The Syntax of INNER JOIN command:

SELECT table1.column1, table1.column2, table2.column1, table2.column2

FROM table1 INNER JOIN table 2

ON table1. columnname=table2.columnname

In the above query, the number of columns can be from 1 to n. Further, the inner join keyword combines particular columns of both tables and displays them in a result set.

Example:

SELECT School.studentName, Attendence.Attendneceocunt

FROM School

INNER JOIN Students ON School.studentID = Attendence.AttendenceID;  

Since Student Attendance is maintained in another database and connected to Student ID., here the query performs an inner join to fetch Student Name and Attendance based on Student ID, which is the same on both the tables. 

10. LEFT JOIN Command

When you have multiple tables (here2 ), then the first table is the left table, and the second one is the right table. You can thus create a query from multiple tables once. 

The command retrieves rows from the left table and the recurring rows in table 2 or the right table. However, if no recurring rows are present in the right one, then the result set displays null. 

The syntax for Left Join Command

SELECT column_name

FROM left_table

LEFT JOIN right_table

ON left_table.column_name = right_table .column_name;

Example

Since the LEFT Join returns all from the left table and only matches from the right table, it can be used to validate if the record in one table is also there in the second table.

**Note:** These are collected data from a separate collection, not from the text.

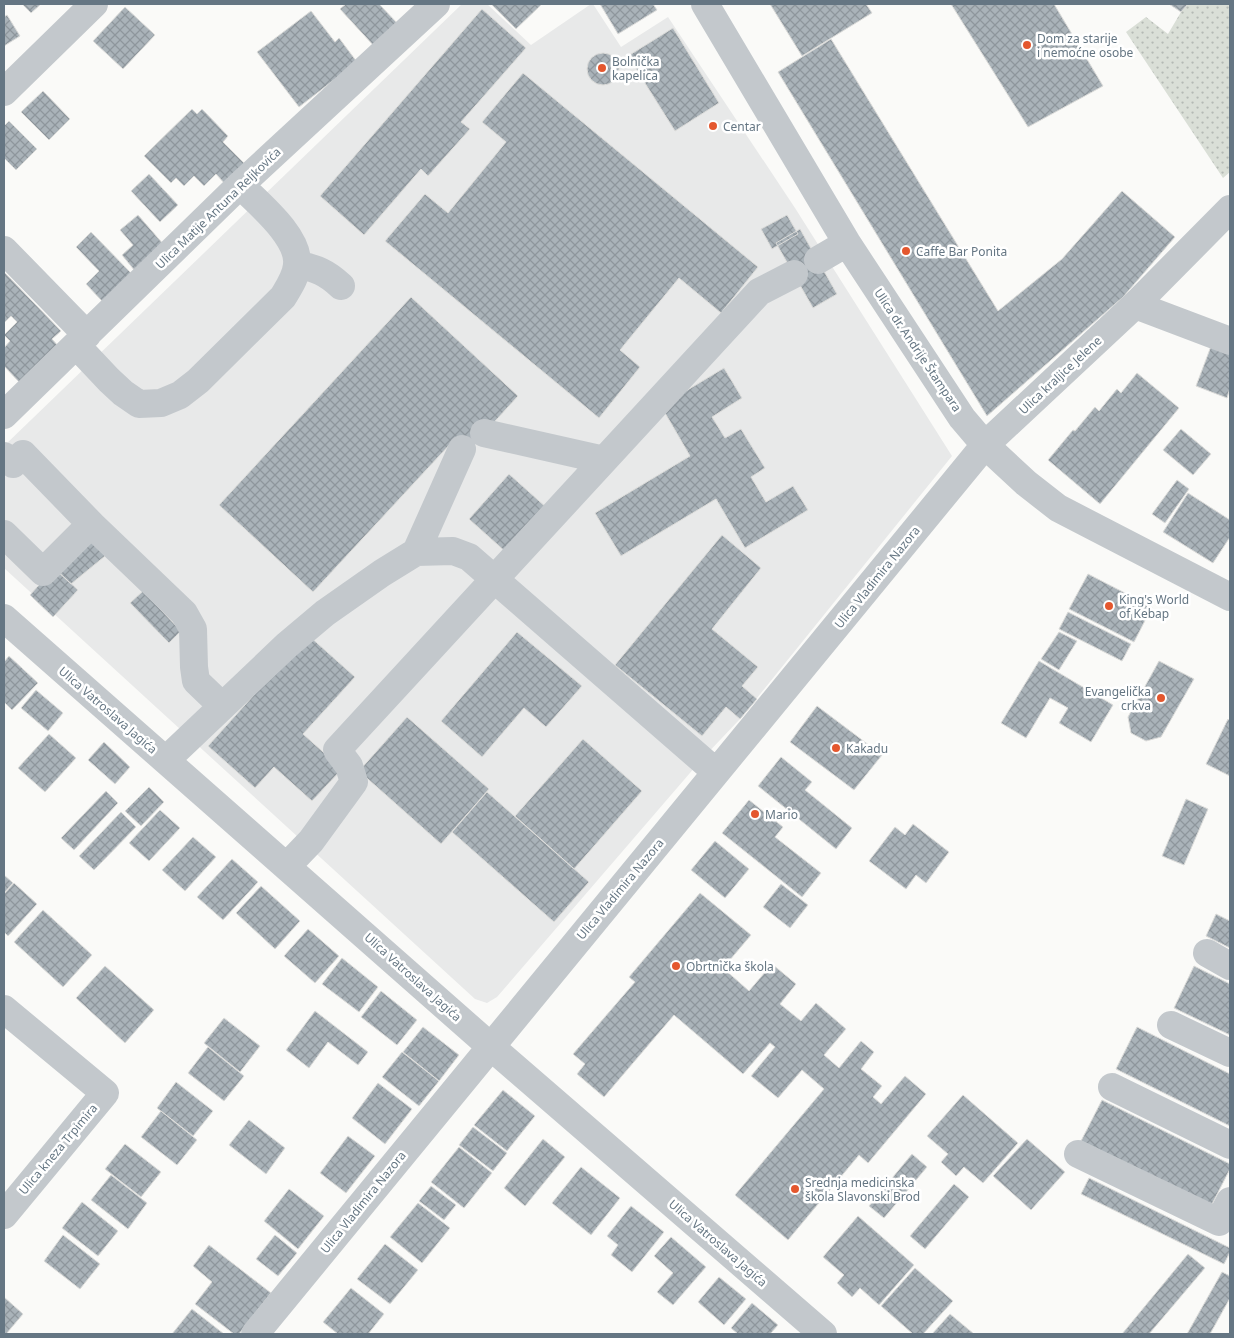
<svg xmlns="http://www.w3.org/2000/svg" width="1234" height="1338" font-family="'Noto Sans',sans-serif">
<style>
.built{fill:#e8e9e9}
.grass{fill:url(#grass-dots)}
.building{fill:url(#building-cross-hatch);stroke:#dcdcda}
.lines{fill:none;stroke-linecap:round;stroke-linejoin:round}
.minor{stroke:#c3c8cc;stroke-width:28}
.poi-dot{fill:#e4572e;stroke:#fff;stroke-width:2}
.labels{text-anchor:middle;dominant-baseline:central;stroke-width:5;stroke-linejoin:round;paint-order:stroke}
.poi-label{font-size:12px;fill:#657683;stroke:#fff;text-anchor:start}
.street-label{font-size:12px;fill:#657683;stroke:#fff}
</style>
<defs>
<pattern id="grass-dots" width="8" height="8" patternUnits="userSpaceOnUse" patternTransform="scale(1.25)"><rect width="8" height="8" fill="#dadfd7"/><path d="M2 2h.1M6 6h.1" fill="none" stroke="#b4b9b4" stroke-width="1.8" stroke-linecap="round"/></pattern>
<pattern id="building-cross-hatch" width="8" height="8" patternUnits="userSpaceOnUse" patternTransform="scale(1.25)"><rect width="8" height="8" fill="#aab3b9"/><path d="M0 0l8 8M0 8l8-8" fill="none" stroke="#8e969c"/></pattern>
</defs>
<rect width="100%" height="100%" fill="#fafaf8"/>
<!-- built -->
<path class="built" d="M462 4H487L531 45 591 4H593L621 47 668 17 795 208 952 456 740 719 702 759 497 997 487 1003 475 999 4 568V446Z"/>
<!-- grass -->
<path class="grass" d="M1188 4H1230V172L1223 178 1126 32 1146 17 1168 34 1181 12Z"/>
<!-- building -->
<path class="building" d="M22 4H41L31 13Z
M346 4H379L398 24 374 46 340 9Z
M491 4H542L516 29Z
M600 4H653L657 10 618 34Z
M770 4H866L872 13 802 56Z
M951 4H1054L1103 86 1028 127Z
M1169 4H1188L1181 12Z
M125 7 155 35 123 69 93 41Z
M482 9 526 48 461 122 470 129 428 176 421 169 364 235 320 196Z
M311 11 335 42 339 38 357 62 299 107 257 52Z
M7 15 20 36 4 46V17Z
M673 28 719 103 675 131 628 56Z
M831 39 998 311 1062 259 1122 191 1175 237 1123 297 987 416 778 72Z
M587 69a16 16 0 1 1 32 0a16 16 0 1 1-32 0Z
M523 73 758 267 721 313 679 278 620 350 640 367 599 418 385 241 425 194 448 213 506 142 482 122Z
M43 91 70 119 49 140 21 112Z
M192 109 197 114 202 109 228 136 223 142 246 165 226 185 216 174 204 186 194 176 184 186 176 178 171 183 144 156Z
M9 121 37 149 16 170 4 158V126Z
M149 174 178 205 160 222 131 191Z
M138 215 164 245 135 271 122 255 133 245 120 230Z
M787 215 798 234 772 249 761 229Z
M800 229 837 294 813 308 776 243Z
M91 232 131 273 102 301 86 284 99 271 76 247Z
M4 272 61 331 52 339 59 347 21 384 4 366V348L10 341 4 335 17 322 11 316 4 323Z
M411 297 518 396 466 453 453 441 313 592 219 505Z
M1213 341 1230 348V388L1227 398 1196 386Z
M724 368 742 398 712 417 725 438 741 429 765 468 751 477 766 502 793 486 808 510 745 548 716 499 621 556 595 513 690 456 661 406Z
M1137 373 1179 408 1100 504 1048 460 1073 430 1075 431 1095 407 1099 411 1117 389 1121 393Z
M1181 429 1211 454 1193 475 1163 450Z
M509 474 548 509 508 554 469 519Z
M1177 480 1189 489 1165 523 1152 514Z
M1188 493 1230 520V537L1213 563 1163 532Z
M722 535 761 568 712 629 758 667 742 686 757 699 740 719 726 707 702 736 615 665Z
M91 537 105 556 71 584 54 568Z
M54 568 78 590 53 617 30 595Z
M1088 574 1152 607 1134 642 1069 609Z
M143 591 181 631 169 643 130 603Z
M1068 612 1131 644 1122 661 1059 629Z
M517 632 582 686 546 727 524 708 482 757 441 721Z
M1059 632 1077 641 1059 670 1041 659Z
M308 635 355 677 303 734 342 769 312 801 274 767 255 788 208 746Z
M9 656 38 683 12 710 4 702V662Z
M1039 661 1113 705 1091 742 1059 723 1068 708 1050 698 1026 738 1001 723Z
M1159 661 1194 679 1161 737 1146 741 1131 733 1128 717Z
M36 690 63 713 48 731 21 708Z
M817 706 882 755 854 790 790 742Z
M407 717 489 789 441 844 359 771Z
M1228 719 1230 721V776L1206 764Z
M49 734 76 758 45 792 18 768Z
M583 739 642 791 574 869 515 816Z
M104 742 130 767 115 784 88 760Z
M781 757 812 782 805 790 852 828 836 849 758 786Z
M149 787 164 802 141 826 125 811Z
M106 791 118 803 74 850 61 838Z
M487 792 589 882 554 922 452 832Z
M1186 799 1208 809 1184 865 1162 856Z
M749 800 783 827 775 837 821 873 802 897 722 833Z
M160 810 180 828 149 861 129 843Z
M121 812 136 827 94 870 79 856Z
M913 824 949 852 926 883 916 875 906 889 869 861 895 827 905 835Z
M193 837 216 857 185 891 162 870Z
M715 841 749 869 725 898 691 870Z
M232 859 258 882 223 920 197 897Z
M4 875 13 883 4 893Z
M14 883 37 904 8 936 4 932V894Z
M781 884 808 905 790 928 763 907Z
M261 886 300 921 275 949 236 913Z
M700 893 751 935 723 968 749 991 772 964 796 984 780 1004 801 1021 816 1003 846 1029 824 1055 839 1068 861 1041 874 1052 861 1069 882 1086 873 1097 881 1104 905 1076 926 1094 868 1163 859 1155 788 1240 735 1195 824 1089 802 1070 778 1098 751 1076 775 1047 770 1043 743 1074 674 1015 604 1097 577 1074 585 1064 573 1054 635 982 629 977Z
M43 910 92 955 63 987 14 942Z
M1216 914 1230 921V948L1206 936Z
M308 929 339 956 315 983 284 956Z
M342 958 378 987 359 1012 322 984Z
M105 966 154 1010 125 1043 76 998Z
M1194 966 1230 984V1035L1174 1008Z
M381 991 417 1020 397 1045 361 1017Z
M315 1011 368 1052 358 1065 328 1042 309 1068 286 1050Z
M224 1018 260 1046 240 1072 204 1043Z
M423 1027 459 1055 439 1081 403 1052Z
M1137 1027 1230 1074V1126L1116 1069Z
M208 1047 244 1076 224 1101 188 1073Z
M402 1052 439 1081 419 1106 382 1077Z
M176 1082 213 1111 193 1136 157 1108Z
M378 1083 412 1109 385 1144 352 1118Z
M503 1090 535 1116 507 1151 474 1125Z
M963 1095 1018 1143 983 1183 964 1167 956 1176 941 1162 948 1154 927 1136Z
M1102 1100 1230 1164V1169L1211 1206 1081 1141Z
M161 1111 197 1140 177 1165 141 1137Z
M249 1120 285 1148 266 1174 229 1145Z
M473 1127 507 1153 493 1171 459 1145Z
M348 1136 375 1156 346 1193 320 1173Z
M543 1139 565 1157 525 1206 504 1188Z
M1027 1139 1065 1172 1031 1210 993 1176Z
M125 1144 161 1172 141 1197 105 1169Z
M459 1147 492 1173 464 1208 431 1182Z
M912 1154 927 1167 884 1218 869 1206Z
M581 1167 620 1198 591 1235 552 1203Z
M111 1175 147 1203 128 1229 91 1200Z
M1089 1178 1230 1248V1252L1224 1264 1081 1194Z
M954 1184 969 1197 925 1249 910 1236Z
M431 1186 456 1205 444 1220 419 1201Z
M289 1189 324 1216 298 1249 264 1221Z
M82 1202 118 1231 98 1256 62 1228Z
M418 1203 450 1228 422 1263 390 1237Z
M631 1206 664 1232 632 1272 611 1255 618 1245 607 1236Z
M858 1216 914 1265 879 1305 860 1288 852 1297 837 1283 844 1275 823 1257Z
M63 1235 100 1264 80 1289 44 1261Z
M275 1235 297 1253 278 1276 256 1259Z
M671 1237 706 1267 673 1305 657 1292 673 1273 654 1256Z
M385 1244 418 1270 390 1304 357 1279Z
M209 1245 271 1293 239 1334H234L195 1304 212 1282 193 1266Z
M1188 1254 1205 1268 1149 1334H1122Z
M915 1268 953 1301 923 1334H913L881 1306Z
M1222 1272 1230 1276V1298L1210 1334H1187Z
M719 1277 746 1299 724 1325 698 1302Z
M351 1288 384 1314 368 1334H338L323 1322Z
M4 1297 23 1314 6 1334H4Z
M752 1303 778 1325 770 1334H738L731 1328Z
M192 1309 224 1334H172Z
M950 1314 974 1334H932Z"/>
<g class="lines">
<!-- minor -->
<path class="minor" d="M705 4 847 243 962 418 985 445 1026 483 1058 508 1230 597
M4 92 94 4
M4 250 87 335
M818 260 847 243
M297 264C317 269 326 272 341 286
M1135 305 1230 341
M76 345 109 380 123 393 139 404 161 403 180 395 198 381 283 297C289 287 296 277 297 265 300 237 259 204 240 185
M4 415 240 185 436 4
M484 433 604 460
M4 456 13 464 23 454 91 524 184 613 193 629 194 667 196 681 222 706
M4 534 43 572 91 524
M416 552 462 449
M4 618 490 1046 823 1334
M166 760 287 645 325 613 382 573 416 552 453 551 469 557 716 772
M287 866 311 841 354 782 349 766 337 750 759 292 794 274
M1207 953 1230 966
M4 1009 105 1093 4 1215
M1171 1025 1230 1053
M1112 1087 1230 1145
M1078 1154 1219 1222 1230 1201
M255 1334 985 445 1135 305 1230 209"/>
</g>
<!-- markers -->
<g class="poi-dot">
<circle cx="1027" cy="45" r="5"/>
<circle cx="602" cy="68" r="5"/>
<circle cx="713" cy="126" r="5"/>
<circle cx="906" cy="251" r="5"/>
<circle cx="1109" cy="606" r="5"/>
<circle cx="1161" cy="698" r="5"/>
<circle cx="836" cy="748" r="5"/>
<circle cx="755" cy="814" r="5"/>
<circle cx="676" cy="966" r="5"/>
<circle cx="795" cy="1189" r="5"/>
</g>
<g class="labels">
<!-- poi labels -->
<g class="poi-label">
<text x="1037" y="38">Dom za starije<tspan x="1037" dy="14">i nemoćne osobe</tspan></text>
<text x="612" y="61">Bolnička<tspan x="612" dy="14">kapelica</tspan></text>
<text x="723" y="126">Centar</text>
<text x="916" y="251">Caffe Bar Ponita</text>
<text x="1119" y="599">King's World<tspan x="1119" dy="14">of Kebap</tspan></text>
<text x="1151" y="691" text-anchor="end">Evangelička<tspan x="1151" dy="14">crkva</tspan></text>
<text x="846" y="748">Kakadu</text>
<text x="765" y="814">Mario</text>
<text x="686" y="966">Obrtnička škola</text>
<text x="805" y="1182">Srednja medicinska<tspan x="805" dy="14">škola Slavonski Brod</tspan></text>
</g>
<!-- street labels -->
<g class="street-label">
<text transform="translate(218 208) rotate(-44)">Ulica Matije Antuna Reljkovića</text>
<text transform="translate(918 350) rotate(56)">Ulica dr. Andrije Štampara</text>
<text transform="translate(1060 375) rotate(-43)">Ulica kraljice Jelene</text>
<text transform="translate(877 577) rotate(-51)">Ulica Vladimira Nazora</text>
<text transform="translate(108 710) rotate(41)">Ulica Vatroslava Jagića</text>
<text transform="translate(620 889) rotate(-50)">Ulica Vladimira Nazora</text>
<text transform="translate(413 977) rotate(42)">Ulica Vatroslava Jagića</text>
<text transform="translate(58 1149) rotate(-50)">Ulica kneza Trpimira</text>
<text transform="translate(363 1202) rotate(-51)">Ulica Vladimira Nazora</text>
<text transform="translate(718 1243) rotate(41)">Ulica Vatroslava Jagića</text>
</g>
</g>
<!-- border -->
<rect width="1234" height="1338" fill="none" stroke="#657683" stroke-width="10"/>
</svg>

SELECT School.studentName, Attendence.Attendneceocunt

FROM School

LEFT JOIN Students ON School.studentID = Attendence.AttendenceID; 

Conclusion 

You would have gotten your answer if you learned about the top 10 most basic Commands. You must select a particular set of records to display, and the SELECT will help you with the same. Uncontrolled duplication cannot occur; however, sometimes, avoiding controlled duplication in the result set is essential, and the SELECT DISTINCT will help you. Further, you can use the INSERT, UPDATE and DELETE queries to manage your database. Also, the INNER JOIN and LEFT JOIN keywords will help when working on multiple tables.